# Exercise aim:
Print each of the items below word for word, leaving out the pictures.

# Input:
+++

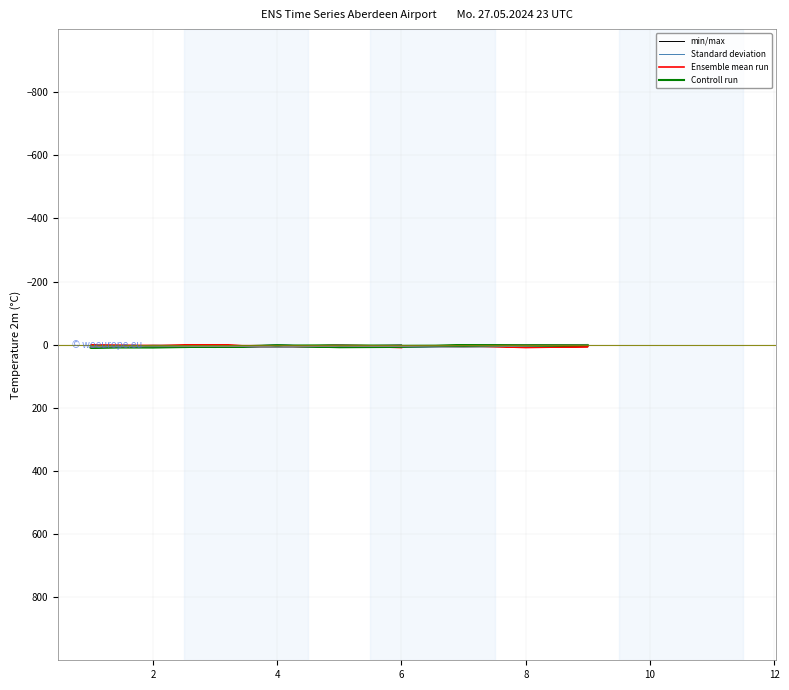

Which series has the largest total across all categories?

Controll run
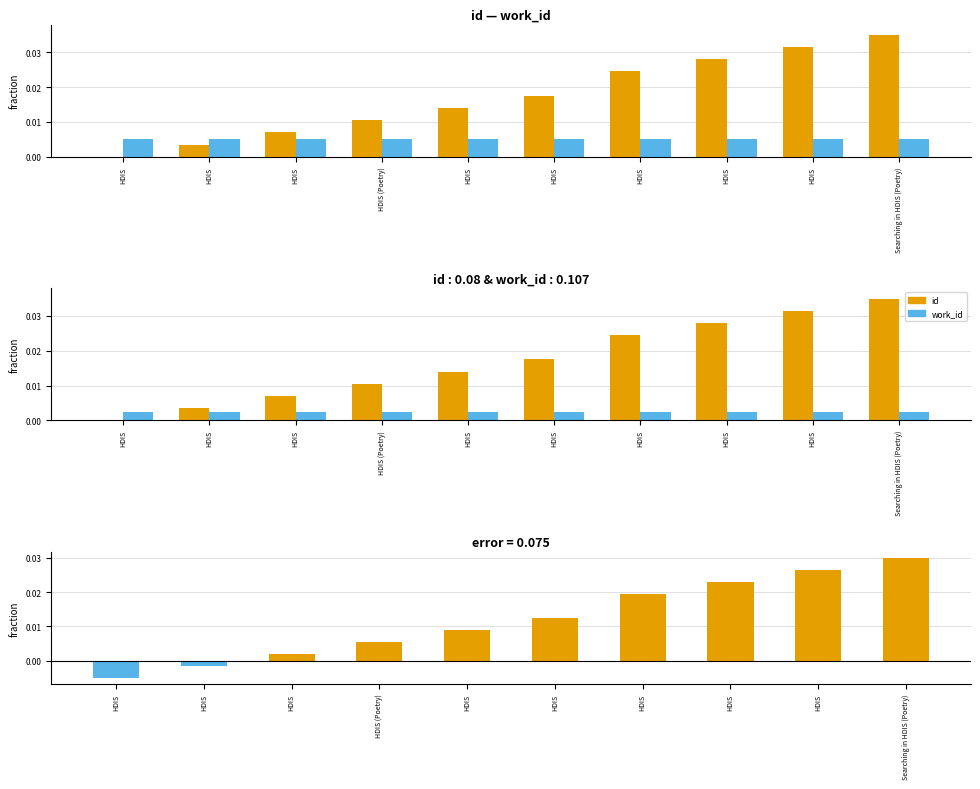

True or false: id has a value of 0.0 at HDIS.

True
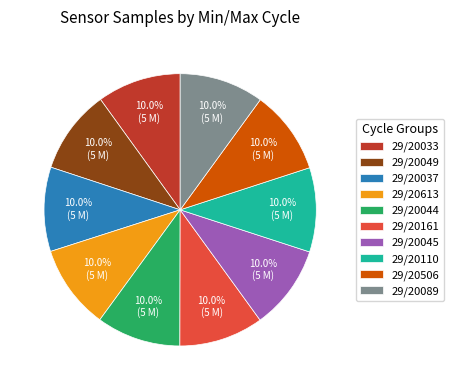

To the nearest percent, what portion does 29/20506 represent?

10%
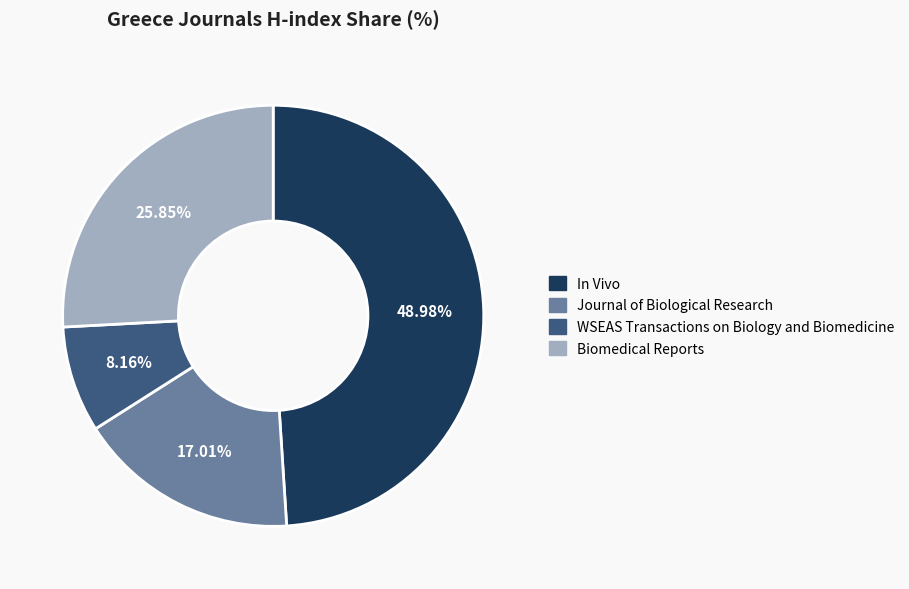

Which category has the smallest portion of the pie?

WSEAS Transactions on Biology and Biomedicine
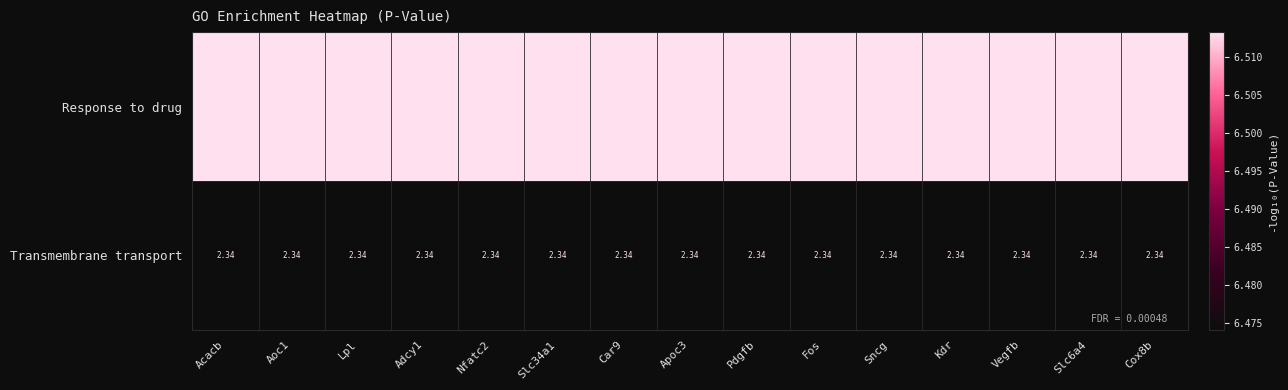

List the series in order of their peak value, lowest first.

Transmembrane transport, Response to drug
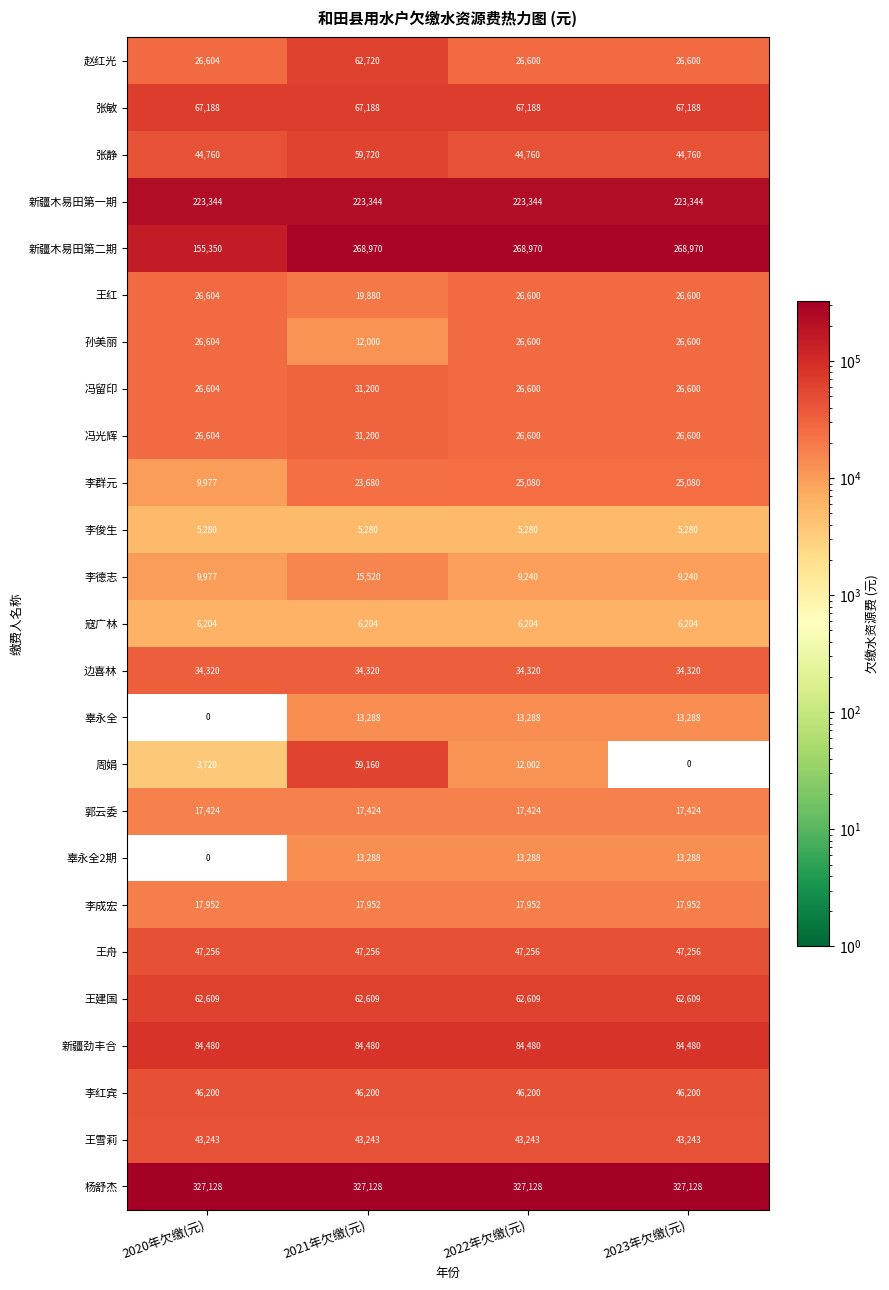

What is the approximate value of 辜永全2期 at 2023年欠缴(元), to the nearest 100?

13300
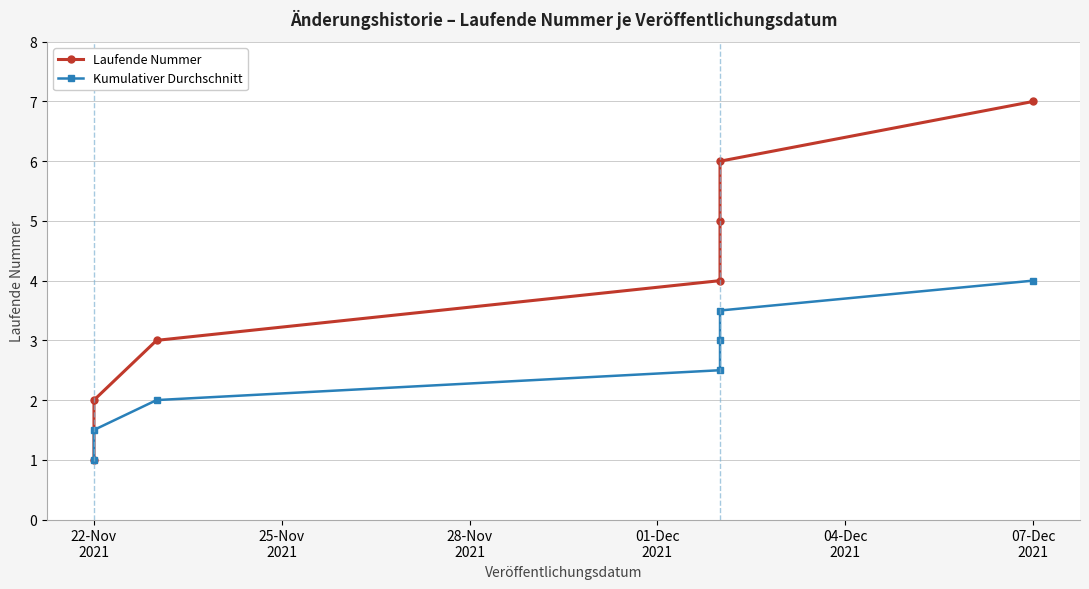

What is the label of the 1st point from the left?

22-Nov
2021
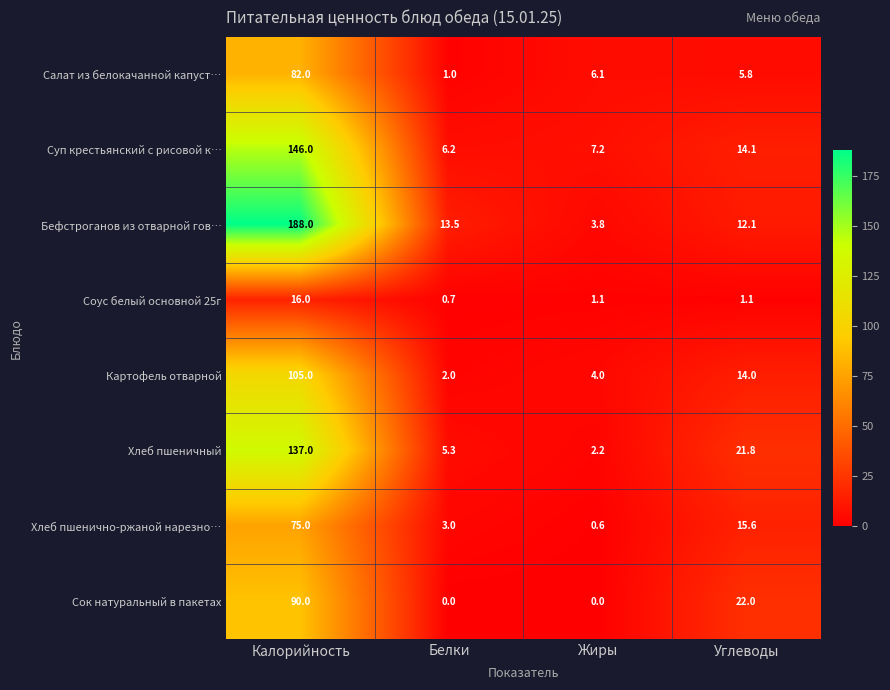

True or false: Сок натуральный в пакетах has a value of -55.8 at Жиры.

False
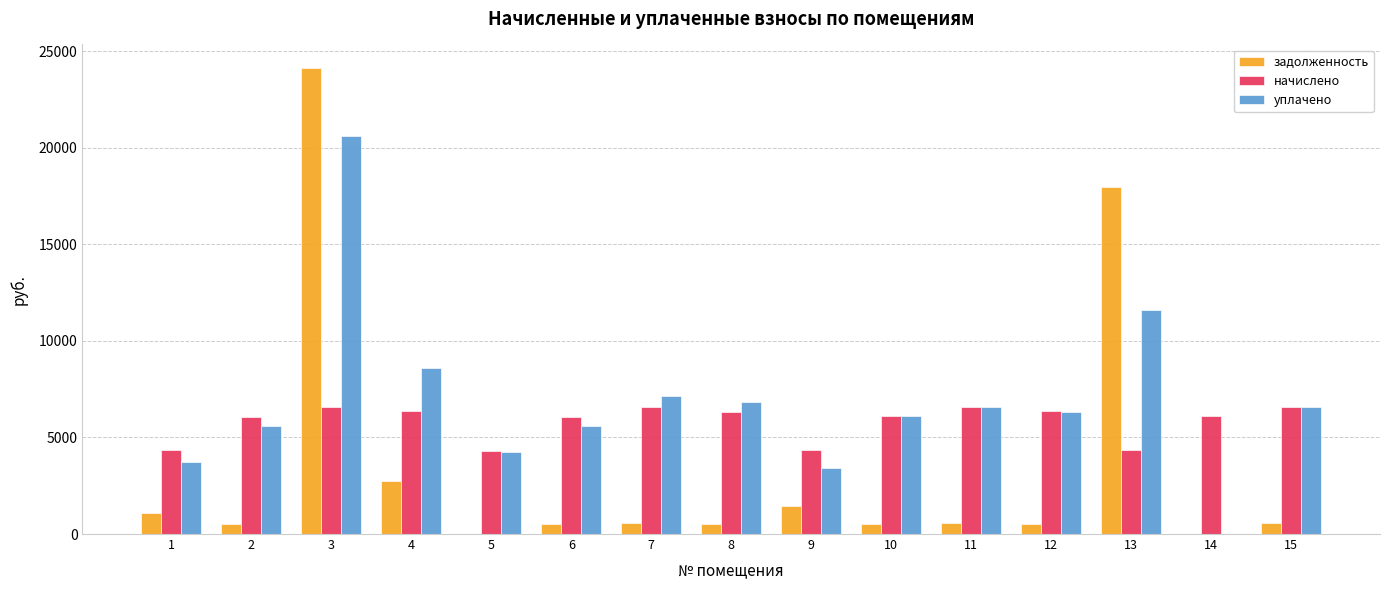

Count the number of categories in the chart.

15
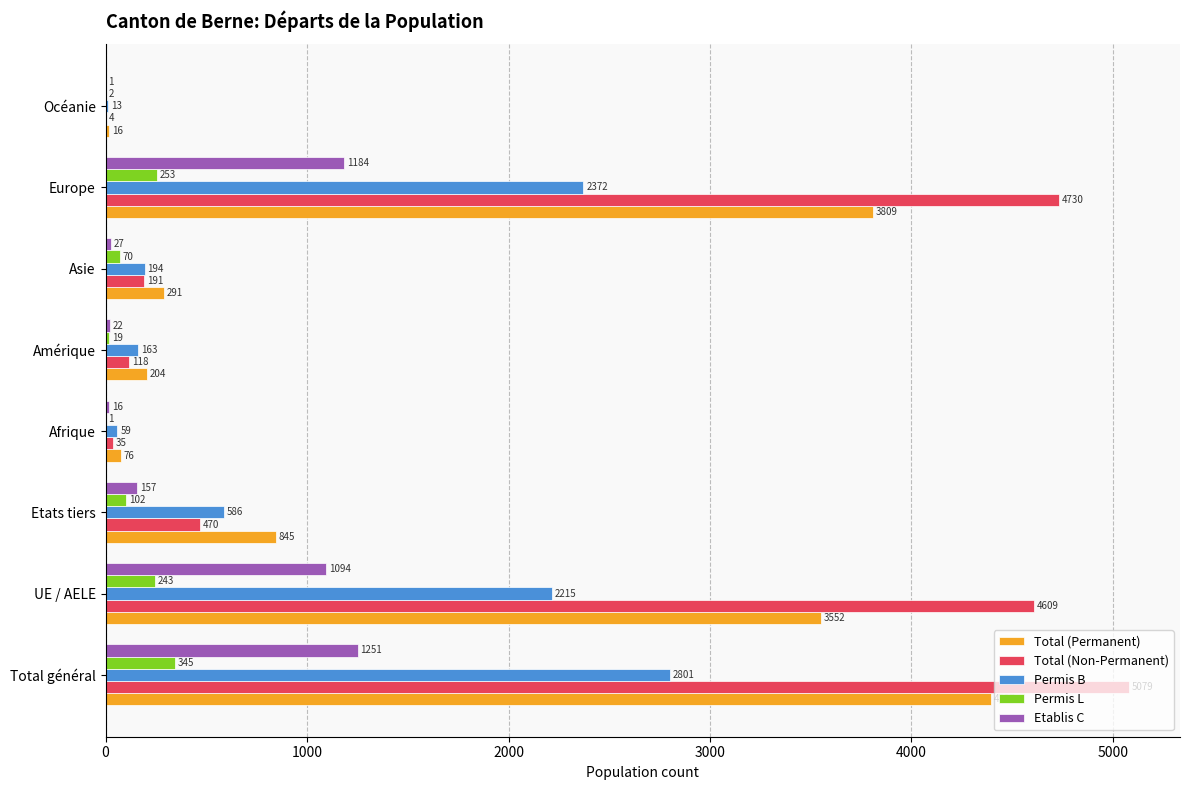

Between Total général and Etats tiers, which series saw the biggest shift?

Total (Non-Permanent)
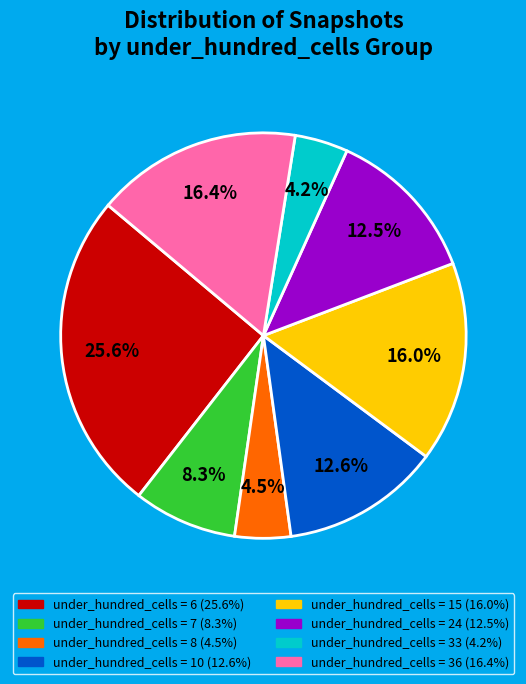

Is there any slice that represents more than half of the pie?

No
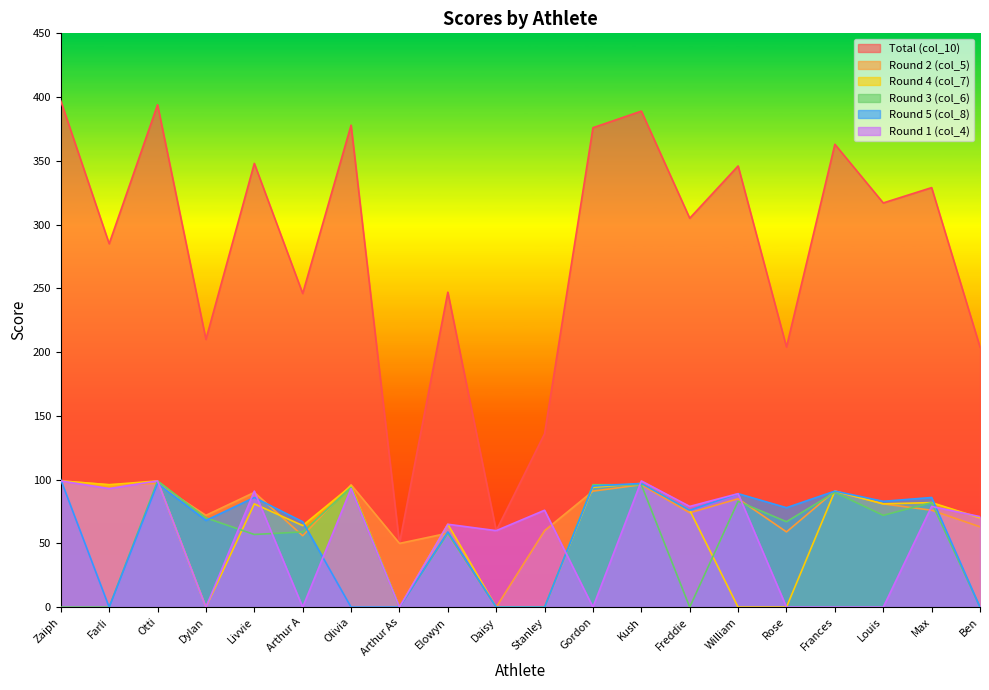

Reading left to right, transcribe all the data shown in this chart.

col_4: Zaiph=99	Farli=93	Otti=99	Dylan=0	Livvie=91	Arthur A=0	Olivia=93	Arthur As=0	Elowyn=65	Daisy=60	Stanley=76	Gordon=0	Kush=99	Freddie=79	William=89	Rose=0	Frances=0	Louis=0	Max=79	Ben=71
col_5: Zaiph=99	Farli=96	Otti=97	Dylan=72	Livvie=90	Arthur A=56	Olivia=96	Arthur As=50	Elowyn=58	Daisy=0	Stanley=60	Gordon=91	Kush=96	Freddie=74	William=85	Rose=59	Frances=91	Louis=81	Max=76	Ben=63
col_6: Zaiph=0	Farli=0	Otti=99	Dylan=70	Livvie=57	Arthur A=59	Olivia=94	Arthur As=0	Elowyn=58	Daisy=0	Stanley=0	Gordon=96	Kush=96	Freddie=0	William=83	Rose=67	Frances=90	Louis=72	Max=82	Ben=0
col_7: Zaiph=99	Farli=96	Otti=99	Dylan=0	Livvie=81	Arthur A=64	Olivia=95	Arthur As=0	Elowyn=65	Daisy=0	Stanley=0	Gordon=94	Kush=97	Freddie=76	William=0	Rose=0	Frances=91	Louis=81	Max=82	Ben=70
col_8: Zaiph=100	Farli=0	Otti=97	Dylan=68	Livvie=86	Arthur A=67	Olivia=0	Arthur As=0	Elowyn=59	Daisy=0	Stanley=0	Gordon=95	Kush=97	Freddie=76	William=89	Rose=78	Frances=91	Louis=83	Max=86	Ben=0
col_10: Zaiph=397	Farli=285	Otti=394	Dylan=210	Livvie=348	Arthur A=246	Olivia=378	Arthur As=50	Elowyn=247	Daisy=60	Stanley=136	Gordon=376	Kush=389	Freddie=305	William=346	Rose=204	Frances=363	Louis=317	Max=329	Ben=204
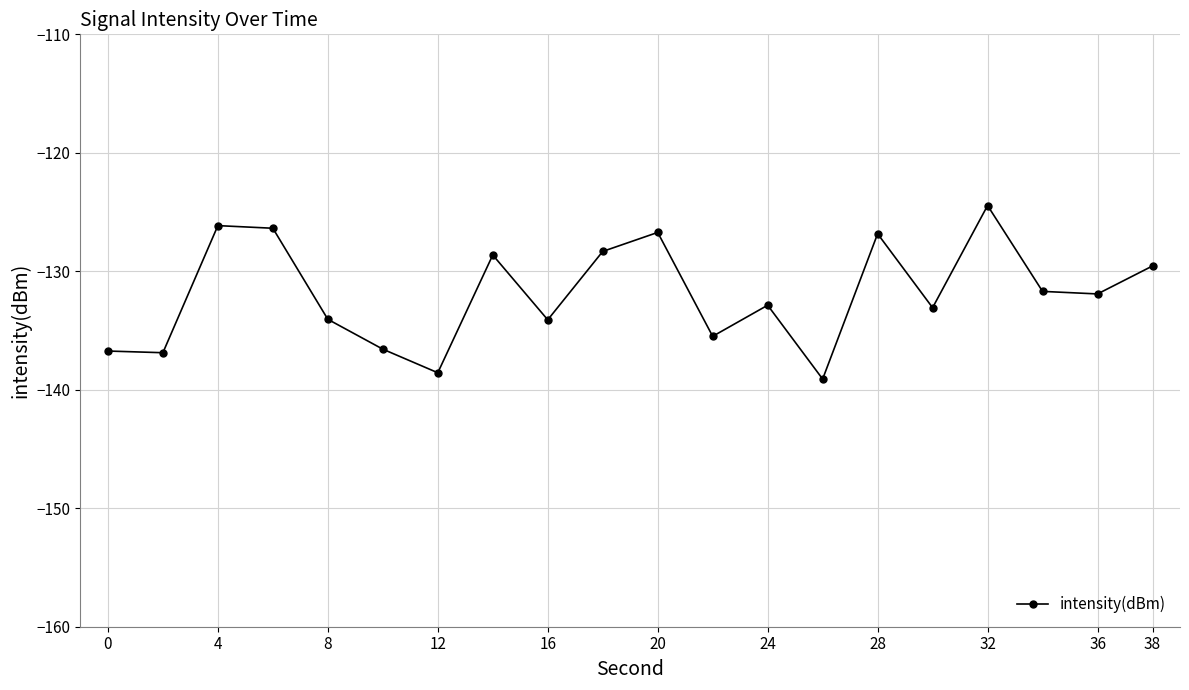

What is the difference between the maximum and minimum values?

14.6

+++

# Written response:
Which series has the largest total across all categories?

Controll run

True or false: id has a value of 0.0 at HDIS.

True

To the nearest percent, what portion does 29/20506 represent?

10%

Which category has the smallest portion of the pie?

WSEAS Transactions on Biology and Biomedicine

List the series in order of their peak value, lowest first.

Transmembrane transport, Response to drug

What is the approximate value of 辜永全2期 at 2023年欠缴(元), to the nearest 100?

13300

What is the label of the 1st point from the left?

22-Nov
2021

True or false: Сок натуральный в пакетах has a value of -55.8 at Жиры.

False

Count the number of categories in the chart.

15

Between Total général and Etats tiers, which series saw the biggest shift?

Total (Non-Permanent)

Is there any slice that represents more than half of the pie?

No

Reading left to right, transcribe all the data shown in this chart.

col_4: Zaiph=99	Farli=93	Otti=99	Dylan=0	Livvie=91	Arthur A=0	Olivia=93	Arthur As=0	Elowyn=65	Daisy=60	Stanley=76	Gordon=0	Kush=99	Freddie=79	William=89	Rose=0	Frances=0	Louis=0	Max=79	Ben=71
col_5: Zaiph=99	Farli=96	Otti=97	Dylan=72	Livvie=90	Arthur A=56	Olivia=96	Arthur As=50	Elowyn=58	Daisy=0	Stanley=60	Gordon=91	Kush=96	Freddie=74	William=85	Rose=59	Frances=91	Louis=81	Max=76	Ben=63
col_6: Zaiph=0	Farli=0	Otti=99	Dylan=70	Livvie=57	Arthur A=59	Olivia=94	Arthur As=0	Elowyn=58	Daisy=0	Stanley=0	Gordon=96	Kush=96	Freddie=0	William=83	Rose=67	Frances=90	Louis=72	Max=82	Ben=0
col_7: Zaiph=99	Farli=96	Otti=99	Dylan=0	Livvie=81	Arthur A=64	Olivia=95	Arthur As=0	Elowyn=65	Daisy=0	Stanley=0	Gordon=94	Kush=97	Freddie=76	William=0	Rose=0	Frances=91	Louis=81	Max=82	Ben=70
col_8: Zaiph=100	Farli=0	Otti=97	Dylan=68	Livvie=86	Arthur A=67	Olivia=0	Arthur As=0	Elowyn=59	Daisy=0	Stanley=0	Gordon=95	Kush=97	Freddie=76	William=89	Rose=78	Frances=91	Louis=83	Max=86	Ben=0
col_10: Zaiph=397	Farli=285	Otti=394	Dylan=210	Livvie=348	Arthur A=246	Olivia=378	Arthur As=50	Elowyn=247	Daisy=60	Stanley=136	Gordon=376	Kush=389	Freddie=305	William=346	Rose=204	Frances=363	Louis=317	Max=329	Ben=204

What is the difference between the maximum and minimum values?

14.6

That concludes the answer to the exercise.